The leadership of the MDC is full of this second type of person. Lawyers dominate the leadership of the struggle. Most of these lawyers came through the wire. The lawyers can at times be very delusional about what needs to be done because of their natural inclination to law and order. The first port of call of these fellas is always to cite the law, and go to court, even when the entire judicial system has been reduced to a hocus pocus clown show in kangaroo courts. They are different from the black African lawyers in the 50s and 60s who possessed a revolutionary mindset. Maybe things have changed, and lawyers ought not to be the leaders of the struggle anymore.
The fight against kleptocracy is a fight against privilege. Kleptocracy is based on establishing privilege for a tiny political elite. The fight is a fight against the following:
- The centre of power that creates and sustains the kleptocratic system
- The branches and lines that connect the centre to the outer circles
- The privileged ones in the periphery
- The privileged ones who are not part of the kleptocratic system
- The petty bourgeoisie
It is obvious that we have to fight against the first three. It's not obvious why we have to fight against the last two. The fight for a better Zimbabwe should be a fight against the elites. It is not so simple to point out who the elites are, but it is what it is.
The privileged ones fuck up the struggle. They do not believe in a revolutionary change.
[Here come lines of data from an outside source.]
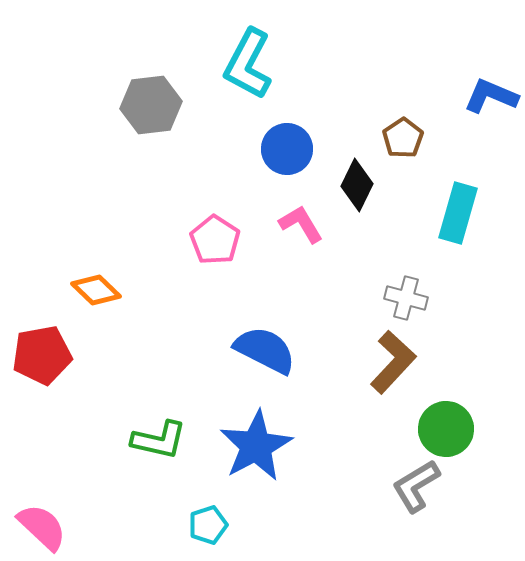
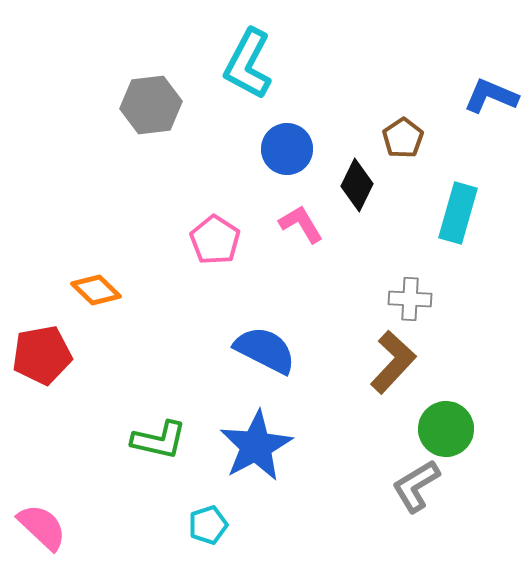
gray cross: moved 4 px right, 1 px down; rotated 12 degrees counterclockwise
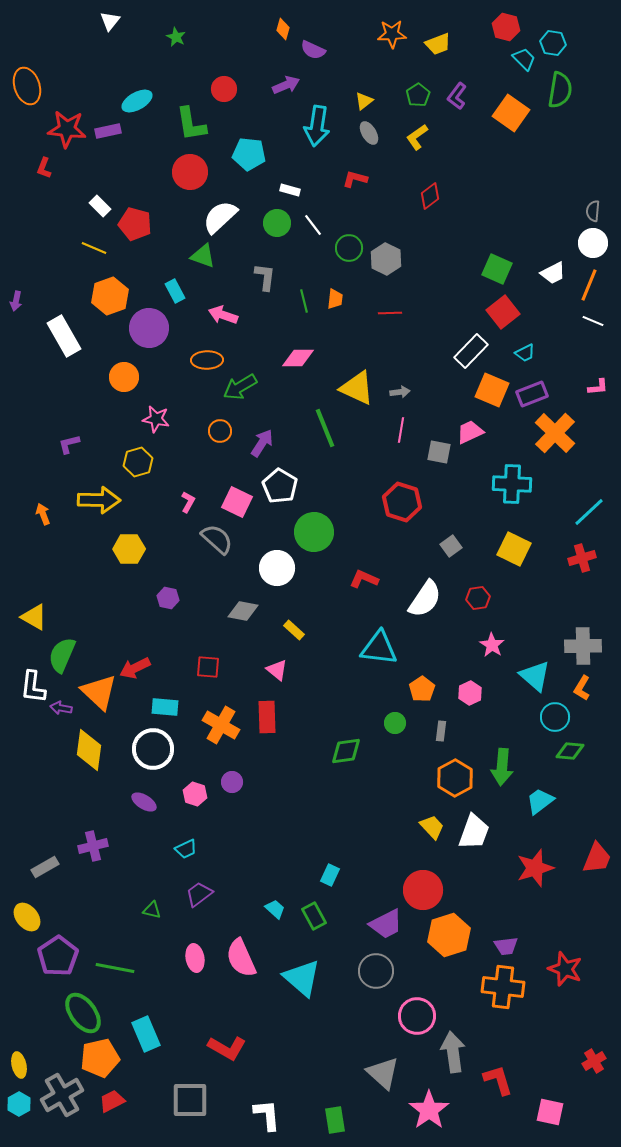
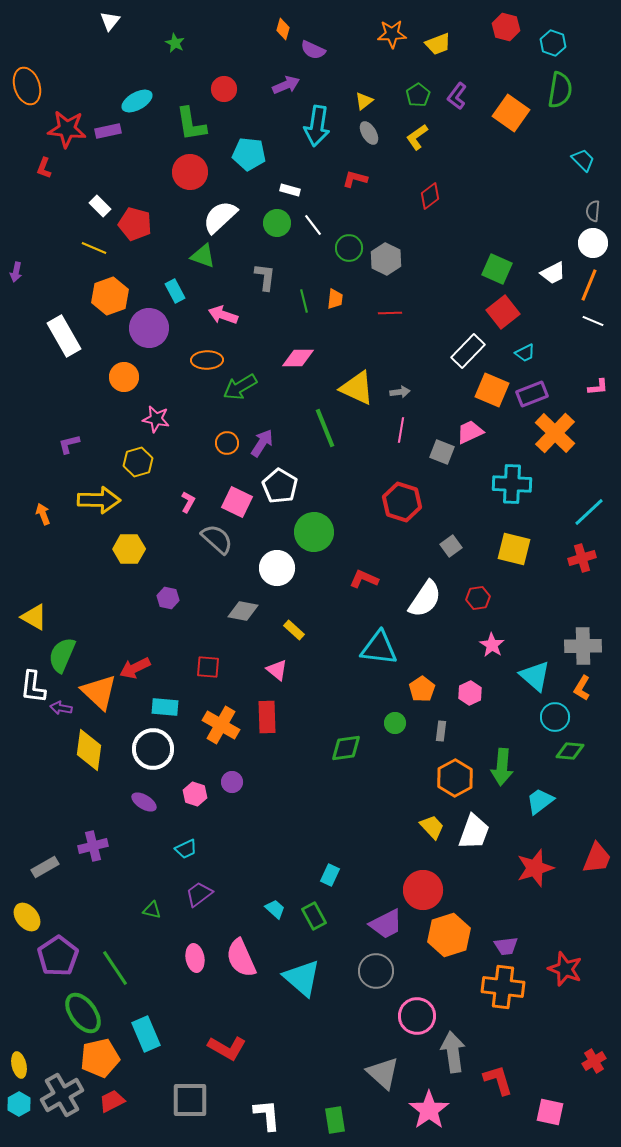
green star at (176, 37): moved 1 px left, 6 px down
cyan hexagon at (553, 43): rotated 10 degrees clockwise
cyan trapezoid at (524, 59): moved 59 px right, 101 px down
purple arrow at (16, 301): moved 29 px up
white rectangle at (471, 351): moved 3 px left
orange circle at (220, 431): moved 7 px right, 12 px down
gray square at (439, 452): moved 3 px right; rotated 10 degrees clockwise
yellow square at (514, 549): rotated 12 degrees counterclockwise
green diamond at (346, 751): moved 3 px up
green line at (115, 968): rotated 45 degrees clockwise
They do not want to hear about the word ‘revolution’. When they say they demand change, what they desire are piecemeal changes, not systemic changes. The petty bourgeoisie in the MDC needs to be rooted out. Every last one of them needs to be driven out of the political space. If this cleansing of the opposition politics cannot be done, then the MDC itself needs to be rooted out and eliminated from the political space. The struggle can then become a pure struggle led by the people for the people who want a better system.
The people, the majority, the generality of the populace, cannot successfully fight the struggle if the struggle is being led by petty bourgeoisies, the lawyer club, successful journalists, dealers, and schemers. The phenomenon that the struggle is led by these lot can be described as a leadership crisis. Zimbabwe is suffering from an acute leadership crisis. The people cannot generate from amongst themselves leaders whose interests are not inherently aligned to preserving elements of the current system in place.
It is actually very hard for commoners to organize themselves. They lack the basic education and resources to be organized. It is very hard for a grassroots movement to emerge from Zimbabwe. The social democratic party called the MDC is often misidentified as a grassroots movement because in 1999 it emerged from a convergence of trade unionists and students (two of the only organized bodies of people in that era). Students are no longer as organized as they were in the 90s and trade unions are no longer functional after a period of rapid de-industrialization. The commoner, the average person is now the farmer and the unemployed ghetto youth. These grassroots bodies are very difficult to organize. It is out of these broad constituencies that a struggle against the current system must emerge, not from the fancy lawyers and journalists who find it very difficult to totally reject the system that they say they are fundamentally opposed to.
Meaningful success for the struggle will come about when the people have realized that the interests of the majority of current leaders of the struggle are not wholly aligned to their own interests. The people must realize that the struggle is dominated by petty bourgeoisies, the privileged, and successful people, whose success has driven them far from reality.
The fight for a better Zimbabwe is first and foremost a fight against the privileged. That is the true nature and character of the fight.
The onion must be peeled to see all the layers for what they are.